Depois da revolução ocupou vários lugares em vários desempenhos. Nunca mais parou, dedicando dezenas de anos ao comentário televisivo, exercendo assim influência. O exercício da influência foi de tal maneira eficaz que acabou por ser Presidente da República. Valente.
Como Presidente fez trinta por uma linha. Parlamentos dissolvidos por dá cá aquela palha, ingerências no governo, entretenimento fotográfico amador em tempo de serviço, declarações pouco responsáveis. Um político irresponsável que deu um péssimo Presidente. Actualmente rejeita o comentário político, provando a ideia que tem da política.
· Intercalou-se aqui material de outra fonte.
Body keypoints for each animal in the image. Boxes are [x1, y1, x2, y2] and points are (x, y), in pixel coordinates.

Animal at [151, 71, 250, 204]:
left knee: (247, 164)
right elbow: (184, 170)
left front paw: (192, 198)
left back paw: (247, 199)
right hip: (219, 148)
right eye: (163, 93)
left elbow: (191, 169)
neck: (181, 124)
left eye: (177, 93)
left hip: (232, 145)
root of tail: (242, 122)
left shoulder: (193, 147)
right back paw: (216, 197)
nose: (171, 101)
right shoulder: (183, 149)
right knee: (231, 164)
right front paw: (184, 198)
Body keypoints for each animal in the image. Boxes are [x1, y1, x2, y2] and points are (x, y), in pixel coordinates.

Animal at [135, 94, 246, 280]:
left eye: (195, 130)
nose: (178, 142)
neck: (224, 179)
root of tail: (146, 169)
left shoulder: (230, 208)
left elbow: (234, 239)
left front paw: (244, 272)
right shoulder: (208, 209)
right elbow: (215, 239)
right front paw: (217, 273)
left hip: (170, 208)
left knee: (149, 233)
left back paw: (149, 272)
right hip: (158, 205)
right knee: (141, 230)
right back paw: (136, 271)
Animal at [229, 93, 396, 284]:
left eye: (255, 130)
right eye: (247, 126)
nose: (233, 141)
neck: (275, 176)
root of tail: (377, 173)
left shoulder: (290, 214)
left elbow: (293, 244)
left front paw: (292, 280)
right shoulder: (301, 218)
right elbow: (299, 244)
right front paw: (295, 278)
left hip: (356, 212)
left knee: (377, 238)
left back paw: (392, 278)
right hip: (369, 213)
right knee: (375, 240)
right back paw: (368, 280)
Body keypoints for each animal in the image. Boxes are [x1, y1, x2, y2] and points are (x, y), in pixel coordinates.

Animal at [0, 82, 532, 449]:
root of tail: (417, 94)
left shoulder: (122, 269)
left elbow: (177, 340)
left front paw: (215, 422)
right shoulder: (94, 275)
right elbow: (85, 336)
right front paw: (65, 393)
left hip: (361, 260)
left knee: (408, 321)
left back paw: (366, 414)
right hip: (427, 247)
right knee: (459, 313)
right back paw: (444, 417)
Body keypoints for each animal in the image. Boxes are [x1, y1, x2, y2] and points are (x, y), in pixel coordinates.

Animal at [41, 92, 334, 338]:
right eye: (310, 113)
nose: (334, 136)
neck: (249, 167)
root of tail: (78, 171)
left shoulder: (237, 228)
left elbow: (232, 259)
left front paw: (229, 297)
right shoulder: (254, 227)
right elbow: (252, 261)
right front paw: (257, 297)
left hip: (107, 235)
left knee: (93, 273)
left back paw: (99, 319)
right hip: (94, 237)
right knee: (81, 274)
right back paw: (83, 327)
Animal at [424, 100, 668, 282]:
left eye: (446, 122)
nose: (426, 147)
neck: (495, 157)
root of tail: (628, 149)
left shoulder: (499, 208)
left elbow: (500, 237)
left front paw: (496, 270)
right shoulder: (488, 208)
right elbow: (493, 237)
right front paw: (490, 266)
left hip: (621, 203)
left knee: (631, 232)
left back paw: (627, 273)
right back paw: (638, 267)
A política foi uma maneira de afirmação pessoal. De carreira de sucesso sem que o sucesso se perceba muito bem por onde anda. A rejeição do comentário denota aversão à prática da política como cidadania. A política é demasiado importante para ser tratada como um mero aspirador caseiro. A atitude de Marcelo caracteriza-o. O homem sempre usou o que a vida lhe deu para fornecer bons acrescentos à sua boa vida. Marcelo agora só comenta Cultura e Arte e dá pontapés nos traseiros de quem se põe a jeito. É mesmo assim. Vi a cena numa reportagem televisiva. Ora bem: Cultura e Arte comenta mal, já no que diz respeito a pontapés no cu... Pode ser que se safe.